Les saisons un et deux ont investi beaucoup de temps et d’efforts à créer le suspense quant à savoir si l’équipe hétéroclite réussira ou non l’examen de prévention contre les incendies, une manière astucieuse de suggérer à la fois le chemin littéral et métaphorique au-delà de l’holocauste de la combustion sociale. La saison trois promet une fin aux explosions de colère suivies de gestion de la colère, le délicieux juxtaposé à l’indigeste, et sans aucun doute une douzaine de confessions gênantes de plus.
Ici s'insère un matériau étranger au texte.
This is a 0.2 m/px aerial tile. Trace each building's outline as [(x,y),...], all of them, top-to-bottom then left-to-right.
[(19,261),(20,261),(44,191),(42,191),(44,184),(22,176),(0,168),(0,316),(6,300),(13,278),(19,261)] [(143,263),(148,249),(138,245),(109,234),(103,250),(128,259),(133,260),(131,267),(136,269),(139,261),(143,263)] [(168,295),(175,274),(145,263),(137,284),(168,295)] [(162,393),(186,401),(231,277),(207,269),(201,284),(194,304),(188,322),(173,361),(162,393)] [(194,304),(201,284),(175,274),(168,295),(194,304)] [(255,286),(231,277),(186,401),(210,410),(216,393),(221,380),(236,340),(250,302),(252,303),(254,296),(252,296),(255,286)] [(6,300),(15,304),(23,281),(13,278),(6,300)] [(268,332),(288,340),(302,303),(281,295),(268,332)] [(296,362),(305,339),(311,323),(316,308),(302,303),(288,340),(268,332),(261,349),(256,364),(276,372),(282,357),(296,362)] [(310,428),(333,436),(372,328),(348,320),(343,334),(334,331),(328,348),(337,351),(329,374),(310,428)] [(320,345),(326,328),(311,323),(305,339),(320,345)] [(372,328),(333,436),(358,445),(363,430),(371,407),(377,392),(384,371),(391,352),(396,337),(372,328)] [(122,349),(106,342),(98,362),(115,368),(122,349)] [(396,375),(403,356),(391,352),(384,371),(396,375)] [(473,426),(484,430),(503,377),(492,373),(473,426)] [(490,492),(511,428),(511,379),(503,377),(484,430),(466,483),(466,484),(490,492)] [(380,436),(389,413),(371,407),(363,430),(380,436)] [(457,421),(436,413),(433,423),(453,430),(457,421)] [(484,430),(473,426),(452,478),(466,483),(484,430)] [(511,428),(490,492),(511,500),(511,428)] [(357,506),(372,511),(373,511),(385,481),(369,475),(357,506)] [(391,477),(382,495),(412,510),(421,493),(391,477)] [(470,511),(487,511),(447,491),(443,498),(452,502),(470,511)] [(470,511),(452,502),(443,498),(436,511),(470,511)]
Si l’irritabilité et la pénitence deviennent lassantes, il restera toujours ces gros plans qui mettent l’eau à la bouche de steaks T-bone et de ragoût d’agneau, de daikon haché, de la géométrie parfaite du micro-basilic pincé et du paradoxe exquis d’un cannoli salé — le tout imprégné par la question qui bouillonne dans notre époque post-traumatique : ‘Ça va ?’


Frederick Kaufman is a contributing editor at Harper’s magazine and a professor of English and Journalism at the College of Staten Island. His next project is a book about the world’s first political reactionary.